In his November 28 nationally syndicated Washington Post column, George F. Will cited a dubious 2002 American Enterprise Institute (AEI) study of college professors' voter registrations to support his argument that liberals "dominate" American academia. Will failed to note that the study , conducted by the conservative think tank's magazine, The American Enterprise, surveyed professors selectively chosen from the social science disciplines.
As Media Matters for America has noted, former CBS News political director Martin Plissner detailed the AEI study's flaws in an article for The American Prospect; most notably, he showed that those conducting the study selectively chose the academic disciplines they examined. The study therefore included a disproportionate number of professors from history and women's studies departments, while virtually ignoring other departments where professors may trend more conservative, such as engineering, business, law, and medicine.

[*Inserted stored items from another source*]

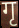
गृ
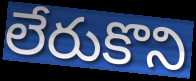
లేరుకొని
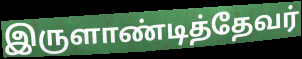
இருளாண்டித்தேவர்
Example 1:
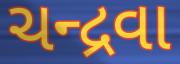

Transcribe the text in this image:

ચન્દ્રવા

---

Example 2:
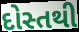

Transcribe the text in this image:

દોસ્તથી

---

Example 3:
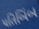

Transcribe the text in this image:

પતિબિંબ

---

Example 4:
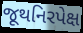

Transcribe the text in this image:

જૂથનિરપેક્ષ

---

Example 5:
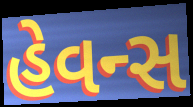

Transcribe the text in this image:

હેવન્સ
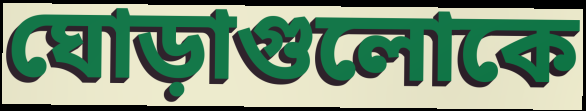
ঘোড়াগুলোকে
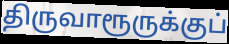
திருவாரூருக்குப்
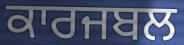
ਕਾਰਜਬਲ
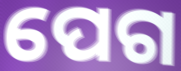
ପେଗ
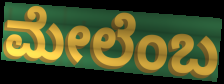
ಮೇಲೆಂಬ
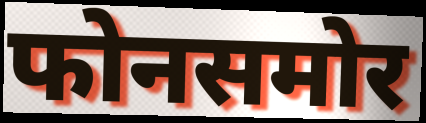
फोनसमोर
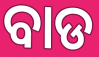
ବାଡ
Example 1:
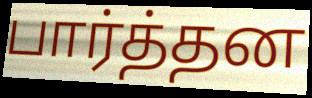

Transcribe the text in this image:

பார்த்தன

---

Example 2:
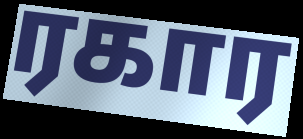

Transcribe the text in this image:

ரகார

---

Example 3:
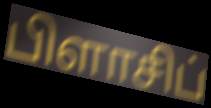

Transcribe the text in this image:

பிளாசிப்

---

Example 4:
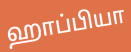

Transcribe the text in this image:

ஹாப்பியா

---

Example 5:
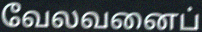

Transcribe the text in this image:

வேலவனைப்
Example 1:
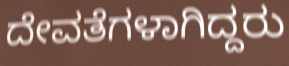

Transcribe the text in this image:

ದೇವತೆಗಳಾಗಿದ್ದರು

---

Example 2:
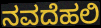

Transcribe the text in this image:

ನವದೆಹಲಿ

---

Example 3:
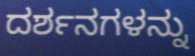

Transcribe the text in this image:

ದರ್ಶನಗಳನ್ನು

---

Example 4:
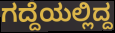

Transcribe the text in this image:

ಗದ್ದೆಯಲ್ಲಿದ್ದ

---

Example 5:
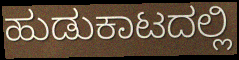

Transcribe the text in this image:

ಹುಡುಕಾಟದಲ್ಲಿ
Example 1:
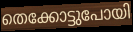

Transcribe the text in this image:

Will, however, wrote only the following in his November 28 column about the supposed preponderance of "liberals" on American college campuses:
But we essentially knew this even before the American Enterprise magazine reported in 2002 on examinations of voting records in various college communities. Some findings about professors registered with the two major parties or with liberal or conservative minor parties:
Cornell: 166 liberals, 6 conservatives.
Stanford: 151 liberals, 17 conservatives.
Colorado: 116 liberals, 5 conservatives.
UCLA: 141 liberals, 9 conservatives.